To reach a higher level of Identity Assurance Level and Authentication Assurance Level per the NIST 800-63-3 guidelines, 1Kosmos BlockID uses several types of claims (or variables), which need to be triangulated many ways by leveraging sources of truth.
The claims used, for example, include the user’s full name, date of birth, address, place of birth, photo ID, phone number, social security number, national ID, etc. To verify the pertinence of a given claim, we proceed to a document verification by leveraging a state or bank-issued document such as a driver’s license, passport, credit card, or social security number, for example.
Finally, to verify that a document is indeed valid and not stolen, and in an attempt to strengthen the level of assurance as required by NIST, we query the appropriate governmental database (e.g., State Department for a passport, AAMVA for a driver’s license), prior to leveraging biometrics chips and liveness tests.
In the example above, a photo ID is triangulated several ways to reach a higher Identity Assurance Level of IAL2.
Step 1: Both the user’s passport and driver’s license are used to validate the user’s name, date of birth and ensure that photos on both documents are a match. Once validated, an IAL1 score is reached. However, this is not satisfactory enough to verify identity. For example, an individual may have stolen both documents and is now attempting to enroll under the name mentioned on the passport and driver’s license.
Step 2: 1Kosmos queries the State Department and AAMVA databases (two sources of truth) to check whether either document is valid, lost, or stolen. We do not rest assured that all is in order until we can certify a user has reached an IAL2 score. To that effect, we leverage extra sources of truth such as the biometrics chip on the user’s passport and a liveness test.

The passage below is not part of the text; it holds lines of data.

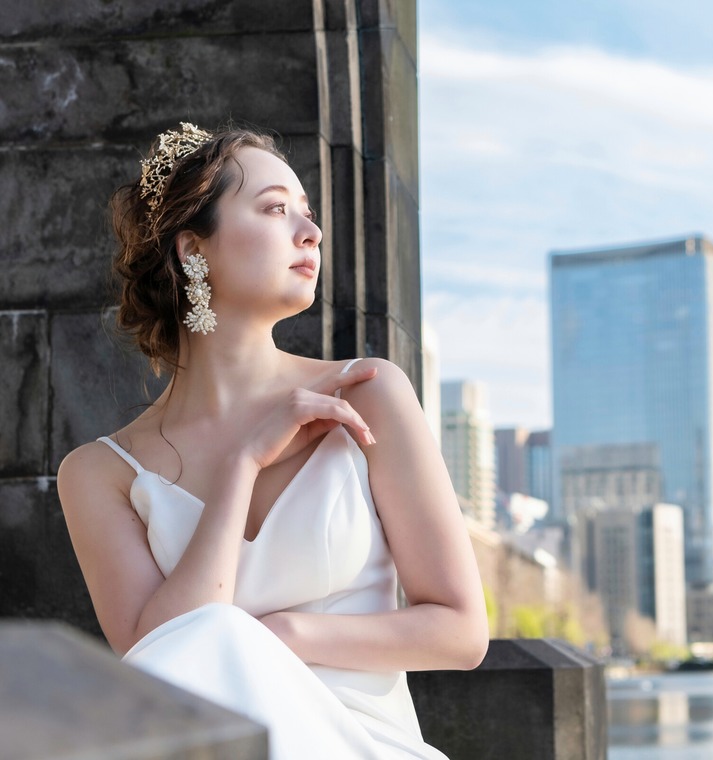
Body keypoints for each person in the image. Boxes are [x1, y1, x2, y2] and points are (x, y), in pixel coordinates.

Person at [57, 123, 488, 759]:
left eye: (308, 214)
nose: (309, 232)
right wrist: (242, 465)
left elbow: (460, 631)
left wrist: (279, 637)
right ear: (192, 251)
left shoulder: (367, 392)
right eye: (275, 209)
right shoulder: (99, 473)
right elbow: (162, 657)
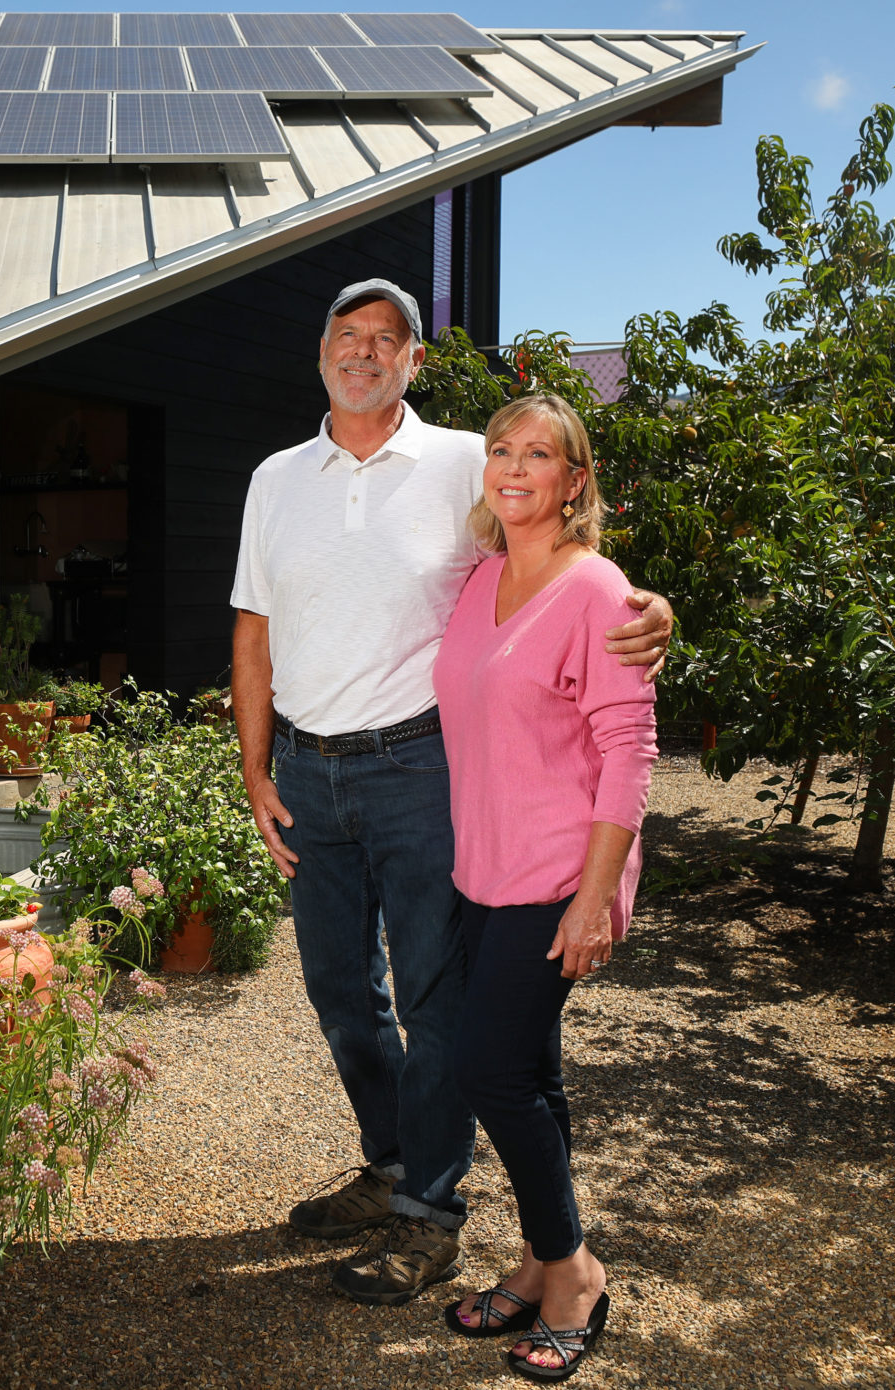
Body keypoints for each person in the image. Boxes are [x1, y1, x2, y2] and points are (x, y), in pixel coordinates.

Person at [229, 280, 671, 1306]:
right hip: (305, 769)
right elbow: (251, 630)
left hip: (418, 771)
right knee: (341, 995)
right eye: (347, 334)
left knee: (434, 1001)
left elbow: (570, 556)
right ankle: (389, 1163)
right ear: (322, 349)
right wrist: (252, 768)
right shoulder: (271, 478)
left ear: (413, 363)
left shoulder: (463, 459)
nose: (364, 351)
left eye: (387, 338)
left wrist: (656, 608)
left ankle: (428, 1209)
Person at [437, 393, 656, 1381]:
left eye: (539, 454)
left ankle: (572, 1273)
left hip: (558, 873)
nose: (513, 466)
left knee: (486, 1070)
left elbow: (628, 755)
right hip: (481, 869)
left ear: (574, 482)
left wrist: (592, 897)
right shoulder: (479, 575)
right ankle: (533, 1261)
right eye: (500, 449)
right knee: (529, 1072)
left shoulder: (597, 590)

The latter consists of the user following a prompt on his 1Kosmos BlockID mobile application to first blink and then smile. Once validated, the user has reached the higher identity assurance level per the NIST guidelines of IAL2.
Naturally, further sources of truth can be leveraged on top of those used to triangulate this photo ID three ways. Those sources include an employer’s name, a credit card, a bank account number or a loyalty program, among others.